At the time, Gordon Brown said: "There is a golden thread that intertwines the unshakeable British commitment to liberty with another very British idea: that of duty and social responsibility."
Professor Watson said today that citizenship education should become broader and more inclusive to give pupils and students a much more rounded view of their history.
The professor — a historian and former Vice-Chancellor of Brighton University - also called into question the Government’s use of the citizenship test which, he said, included “crazy stuff that is very political and culturally specific”.

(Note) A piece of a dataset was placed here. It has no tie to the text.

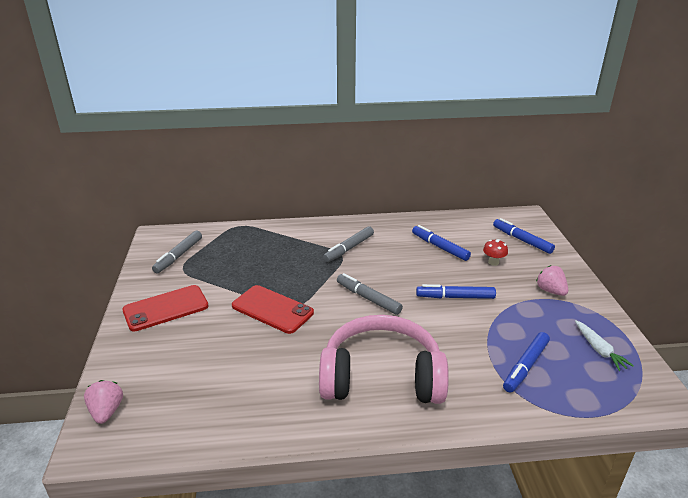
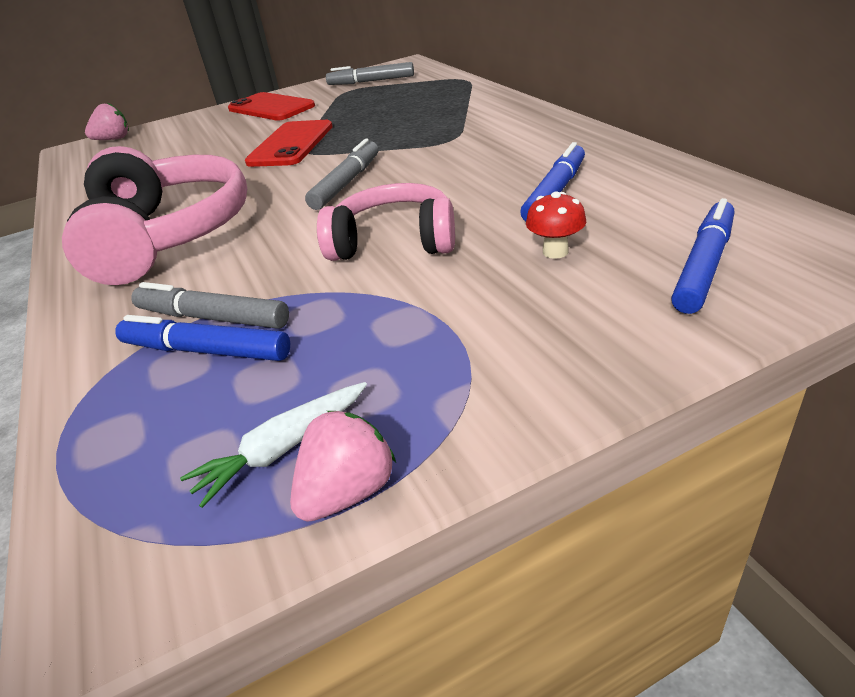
camera: 75 degrees right, 5 degrees up
grey marker [323,226,374,262] -> grey marker moved to [131,282,289,329]
blue marker [416,284,496,299] -> pink headphones [317,183,455,261]
pink strawberry [536,265,568,296] -> pink strawberry moved to [290,411,396,522]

Since their introduction, citizenship lessons have come under fire in academic research as teaching versions of “morally ambiguous” British history to encourage patriotism and loyalty to Britain. A study by the Institute of Education questioned the drive towards teaching of citizenship to inculcate children with a sense of national pride. It said: "To love what is corrupt is itself corrupting, not least because it inclines us to ignore, forget, forgive or excuse the corruption. And there's the rub for patriotism.
"Countries are morally ambiguous entities: they are what they are by virtue of their histories."
An Ofsted report in 2006 judged one quarter of schools “inadequate” for the quality of their teaching of citizenship. In many schools there was "insufficient reference to local, national or international issues of the day and how politicians deal with them", it said.